▶ [Selected text]
>> Start

Difference between revisions of "2007 iTest Problems/Problem 39"

Problem

Let a and b be relatively prime positive integers such that a/b is the sum of the real solutions to the equation $\sqrt[3]{3x-4}+\sqrt[3]{5x-6}=\sqrt[3]{x-2}+\sqrt[3]{7x-8}$. Find $a+b$.

Solution

Let $A = \sqrt[3]{3x-4}, B = \sqrt[3]{5x-6}, C = \sqrt[3]{x-2},$ and $D = \sqrt[3]{7x-8}.$ With these substitutions, we know that \begin{align*} A+B &= C+D \\ A^3 + B^3 &= C^3 + D^3. \end{align*} We can factor the equation with the cubics and do some substitution. \begin{align*} (A+B)(A^2 - AB + B^2) &= (C+D)(C^2 - CD + D^2) \\ (A+B)((A+B)^2 - 3AB) &= (C+D)((C+D)^2 - 3CD) \end{align*} Bringing all the terms into one side results in \begin{align*} 0 &= (C+D)((C+D)^2 - 3CD) - (A+B)((A+B)^2 - 3AB) \\ 0 &= (A+B)((A+B)^2 - 3CD) - (A+B)((A+B)^2 - 3AB) \\ 0 &= (A+B)(3AB - 3CD) \end{align*} By the Zero Product Property, either $A+B = 0$ or $3AB-3CD = 0.$

If $A+B=0,$ then $\sqrt[3]{3x-4} = -\sqrt[3]{5x-6}.$ Cubing both sides yields $3x-4 = -5x+6,$ so $x = \tfrac54.$

If $3AB-3CD = 0,$ then $3\sqrt[3]{(3x-4)(5x-6)} = 3\sqrt[3]{(x-2)(7x-8)}.$ Dividing both sides by three and cubing both sides yields $(3x-4)(5x-6) = (x-2)(7x-8).$ Multiplying the binomials results in $15x^2 - 38x + 24 = 7x^2 - 22x + 16,$ and rearranging and factoring leads to $8(x-1)^2 = 0.$. That means $x=1.$

Since both values of $x$ satisfy the original equation, $\tfrac{a}{b} = \tfrac54 + 1 = \tfrac94,$ so $a+b = \boxed{13}.$

>> End

▶ [Provided material]
>> Start

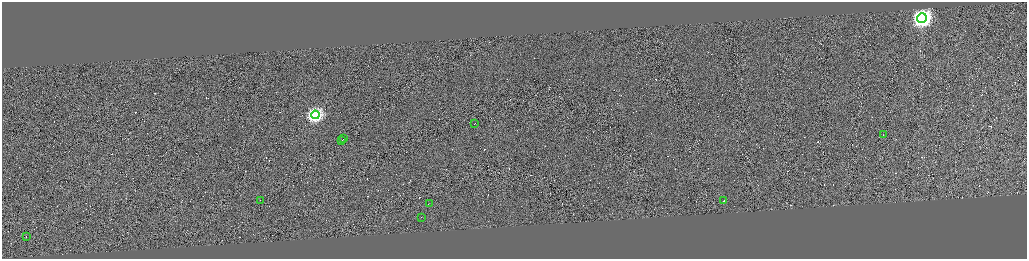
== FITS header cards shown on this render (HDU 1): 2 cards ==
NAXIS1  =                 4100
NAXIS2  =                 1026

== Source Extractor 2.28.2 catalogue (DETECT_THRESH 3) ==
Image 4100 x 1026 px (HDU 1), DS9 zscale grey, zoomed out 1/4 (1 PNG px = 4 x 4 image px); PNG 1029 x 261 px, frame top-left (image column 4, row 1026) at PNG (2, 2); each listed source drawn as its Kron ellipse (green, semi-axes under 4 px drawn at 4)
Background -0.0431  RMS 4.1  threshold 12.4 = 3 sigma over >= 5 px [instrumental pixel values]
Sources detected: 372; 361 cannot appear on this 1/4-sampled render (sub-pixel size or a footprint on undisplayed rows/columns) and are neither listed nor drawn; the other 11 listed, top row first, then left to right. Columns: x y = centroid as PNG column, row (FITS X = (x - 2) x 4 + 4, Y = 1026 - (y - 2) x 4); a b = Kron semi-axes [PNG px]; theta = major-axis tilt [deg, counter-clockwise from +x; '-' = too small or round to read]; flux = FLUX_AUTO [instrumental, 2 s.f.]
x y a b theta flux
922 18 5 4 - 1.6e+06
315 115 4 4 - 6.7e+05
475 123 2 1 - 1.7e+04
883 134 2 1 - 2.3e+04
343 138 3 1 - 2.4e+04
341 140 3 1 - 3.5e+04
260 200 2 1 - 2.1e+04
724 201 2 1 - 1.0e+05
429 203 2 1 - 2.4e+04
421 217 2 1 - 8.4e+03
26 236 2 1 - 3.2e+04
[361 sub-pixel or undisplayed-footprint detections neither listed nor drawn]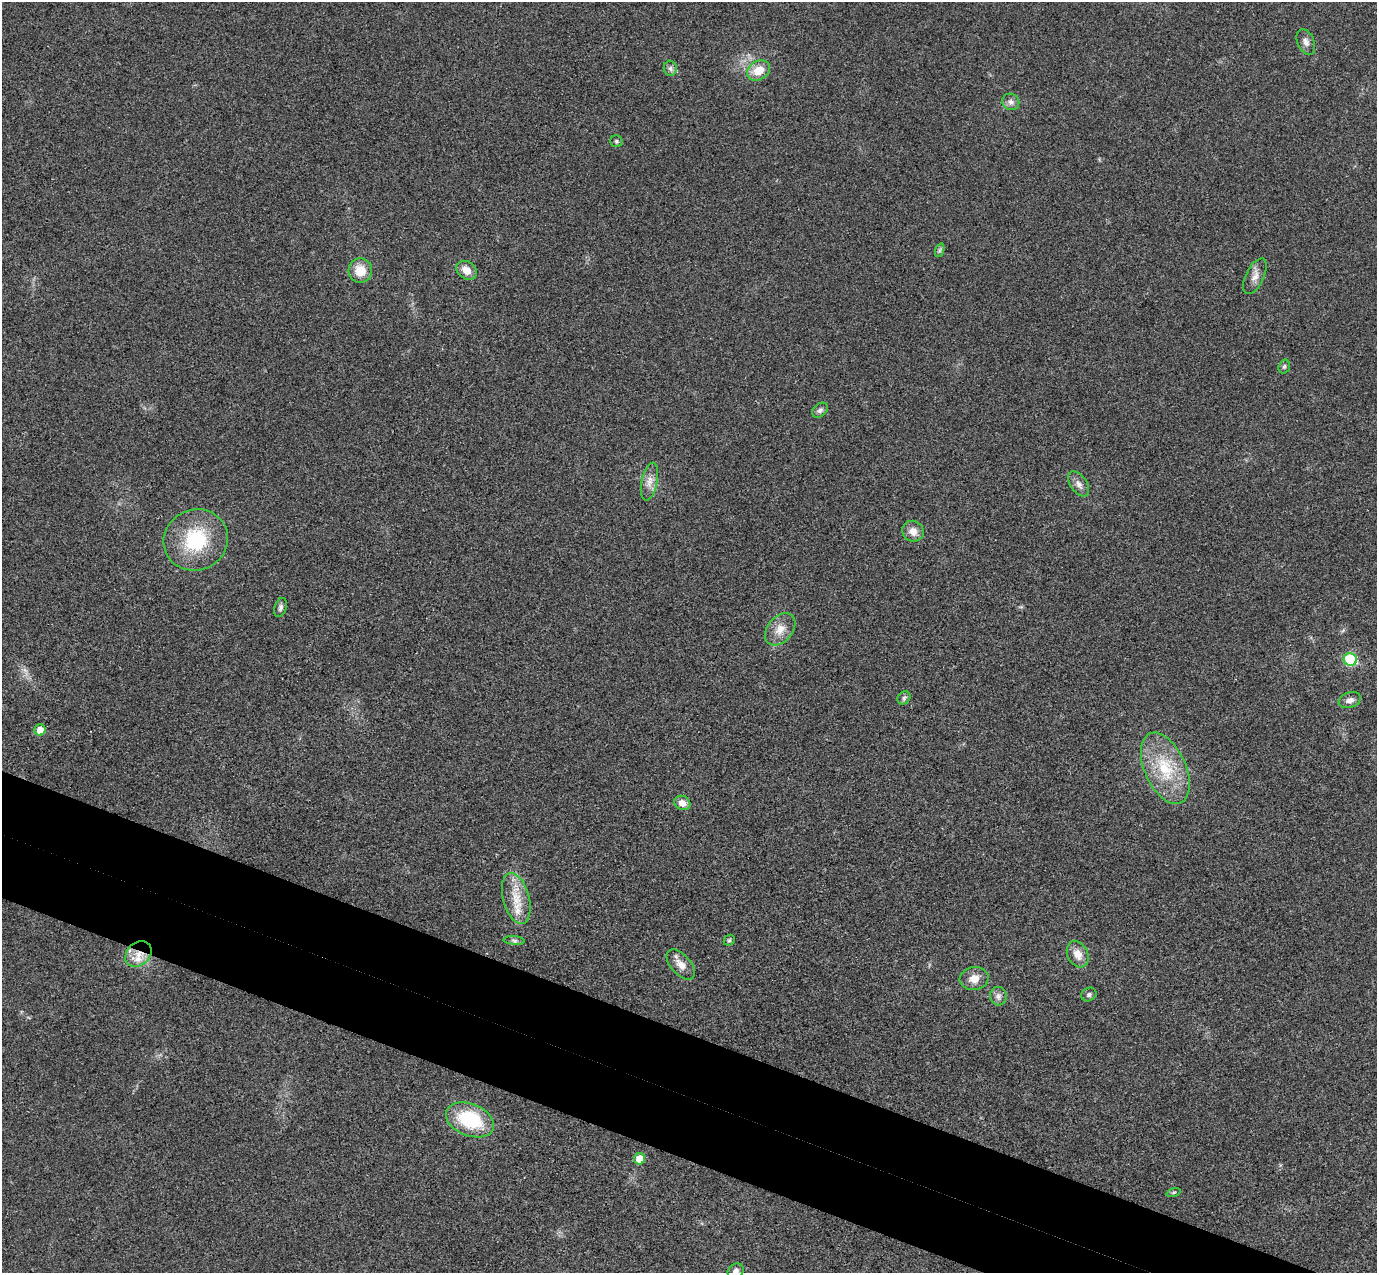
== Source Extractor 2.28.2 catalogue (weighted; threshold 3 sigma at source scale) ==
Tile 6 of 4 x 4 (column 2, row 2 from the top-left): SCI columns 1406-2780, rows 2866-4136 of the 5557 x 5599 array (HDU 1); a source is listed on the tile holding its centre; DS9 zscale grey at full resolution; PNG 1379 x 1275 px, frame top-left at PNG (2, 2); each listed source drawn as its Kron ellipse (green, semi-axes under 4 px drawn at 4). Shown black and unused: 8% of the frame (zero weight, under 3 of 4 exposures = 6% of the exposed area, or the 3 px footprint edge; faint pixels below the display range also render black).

>> End

▶ [Exercise instructions]
Answer these questions about the iTest problem solution above:
1. What value of x comes from the case A+B = 0?
2. What equation does rearranging and factoring the multiplied binomials lead to?
3. What final value of a+b does the solution give?

▶ [Answer to the problem]
1. x = 5/4
2. 8(x-1)^2 = 0
3. 13